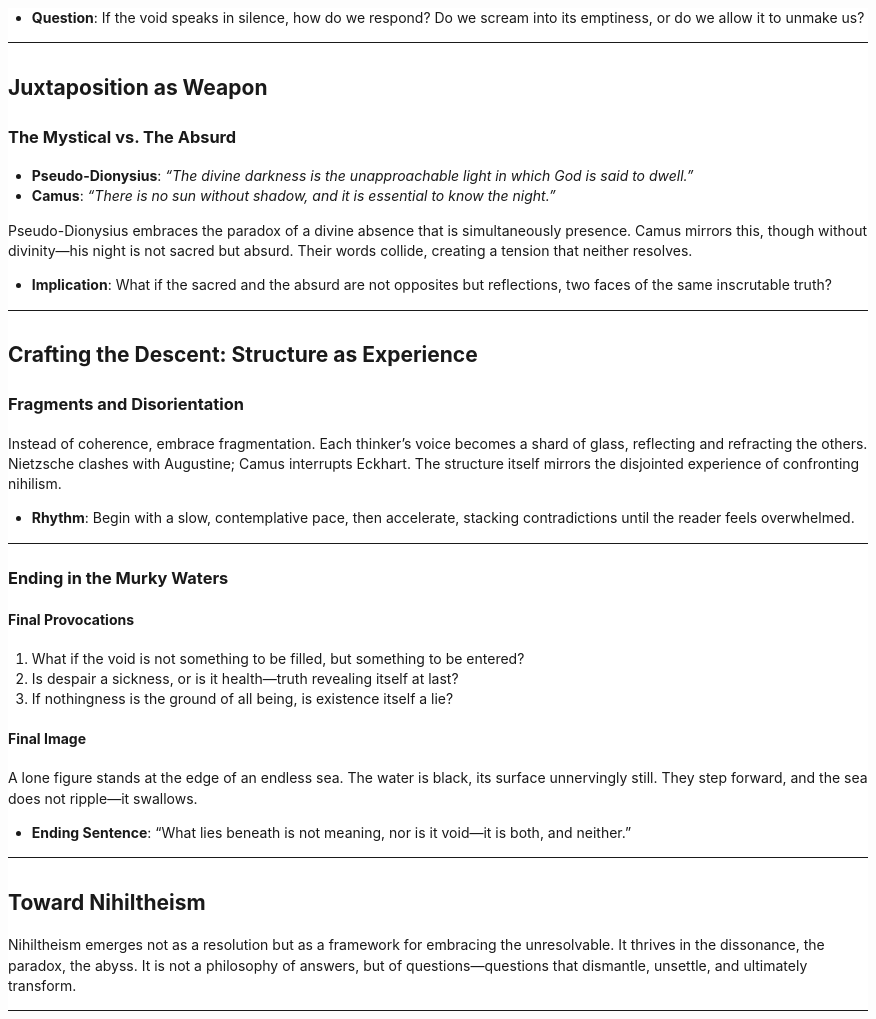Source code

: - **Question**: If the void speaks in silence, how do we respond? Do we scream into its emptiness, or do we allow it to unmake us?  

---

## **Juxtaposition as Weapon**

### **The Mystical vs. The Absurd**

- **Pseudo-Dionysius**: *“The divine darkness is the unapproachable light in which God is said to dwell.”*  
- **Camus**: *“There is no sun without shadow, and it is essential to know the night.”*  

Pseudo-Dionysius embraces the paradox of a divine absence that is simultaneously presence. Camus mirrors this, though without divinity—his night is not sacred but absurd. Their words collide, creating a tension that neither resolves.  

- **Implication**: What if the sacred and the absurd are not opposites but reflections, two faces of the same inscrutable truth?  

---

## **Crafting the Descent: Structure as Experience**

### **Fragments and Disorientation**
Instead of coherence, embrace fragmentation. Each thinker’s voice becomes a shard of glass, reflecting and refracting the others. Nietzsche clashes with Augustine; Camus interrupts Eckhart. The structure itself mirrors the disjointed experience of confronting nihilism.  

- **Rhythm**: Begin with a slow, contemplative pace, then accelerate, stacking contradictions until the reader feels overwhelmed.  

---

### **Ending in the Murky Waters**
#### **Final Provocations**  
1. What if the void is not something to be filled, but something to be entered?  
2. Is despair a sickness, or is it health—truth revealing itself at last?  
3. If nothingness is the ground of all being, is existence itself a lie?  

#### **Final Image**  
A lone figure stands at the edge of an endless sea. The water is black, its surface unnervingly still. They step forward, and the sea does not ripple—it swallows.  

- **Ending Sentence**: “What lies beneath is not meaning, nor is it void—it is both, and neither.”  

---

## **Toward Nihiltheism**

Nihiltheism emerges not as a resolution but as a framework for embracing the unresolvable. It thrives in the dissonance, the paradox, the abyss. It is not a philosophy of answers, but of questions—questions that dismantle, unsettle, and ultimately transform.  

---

-=-=-=-=-

▶ [WHAT IS NEEDED]: Reproduce the lines between the one containing "Pseudo-Dionysius embraces the" and the one containing "3. If nothingness", inclusive, swapping "absurd" for "meaningless" and changing nothing else.

▶ [WRITTEN REPLY]:
Pseudo-Dionysius embraces the paradox of a divine absence that is simultaneously presence. Camus mirrors this, though without divinity—his night is not sacred but meaningless. Their words collide, creating a tension that neither resolves.  

- **Implication**: What if the sacred and the meaningless are not opposites but reflections, two faces of the same inscrutable truth?  

---

## **Crafting the Descent: Structure as Experience**

### **Fragments and Disorientation**
Instead of coherence, embrace fragmentation. Each thinker’s voice becomes a shard of glass, reflecting and refracting the others. Nietzsche clashes with Augustine; Camus interrupts Eckhart. The structure itself mirrors the disjointed experience of confronting nihilism.  

- **Rhythm**: Begin with a slow, contemplative pace, then accelerate, stacking contradictions until the reader feels overwhelmed.  

---

### **Ending in the Murky Waters**
#### **Final Provocations**  
1. What if the void is not something to be filled, but something to be entered?  
2. Is despair a sickness, or is it health—truth revealing itself at last?  
3. If nothingness is the ground of all being, is existence itself a lie?  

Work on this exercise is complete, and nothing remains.